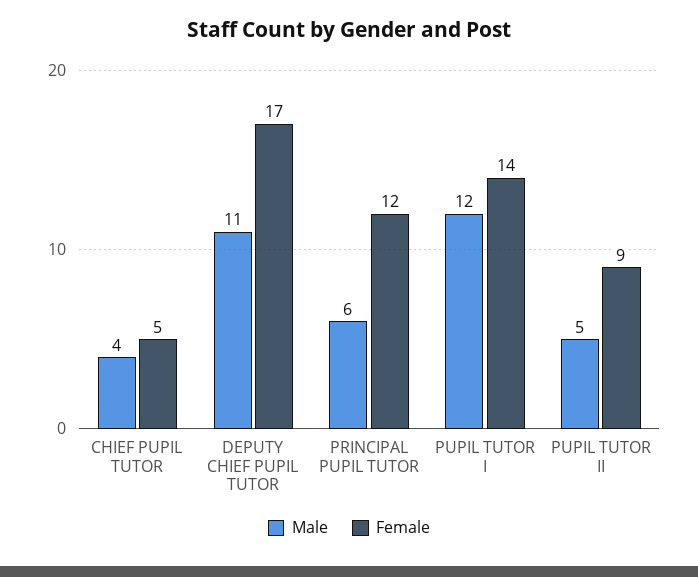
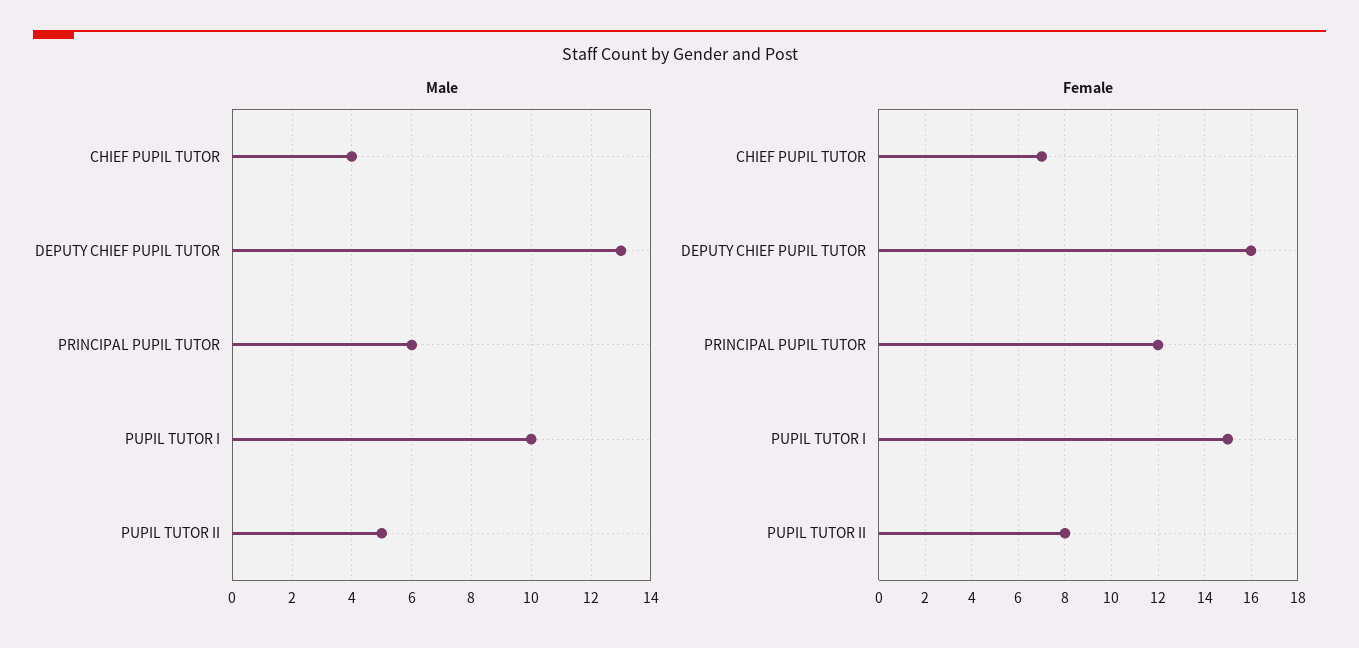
  {
    "Male": {
      "CHIEF PUPIL TUTOR": 4,
-     "DEPUTY CHIEF PUPIL TUTOR": 11,
+     "DEPUTY CHIEF PUPIL TUTOR": 13,
      "PRINCIPAL PUPIL TUTOR": 6,
-     "PUPIL TUTOR I": 12,
+     "PUPIL TUTOR I": 10,
      "PUPIL TUTOR II": 5
    },
    "Female": {
-     "CHIEF PUPIL TUTOR": 5,
+     "CHIEF PUPIL TUTOR": 7,
-     "DEPUTY CHIEF PUPIL TUTOR": 17,
+     "DEPUTY CHIEF PUPIL TUTOR": 16,
      "PRINCIPAL PUPIL TUTOR": 12,
-     "PUPIL TUTOR I": 14,
+     "PUPIL TUTOR I": 15,
-     "PUPIL TUTOR II": 9
+     "PUPIL TUTOR II": 8
    }
  }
▬▬▬
Go through the entries above and count the lines containing the word "CHIEF"; give only that count.

7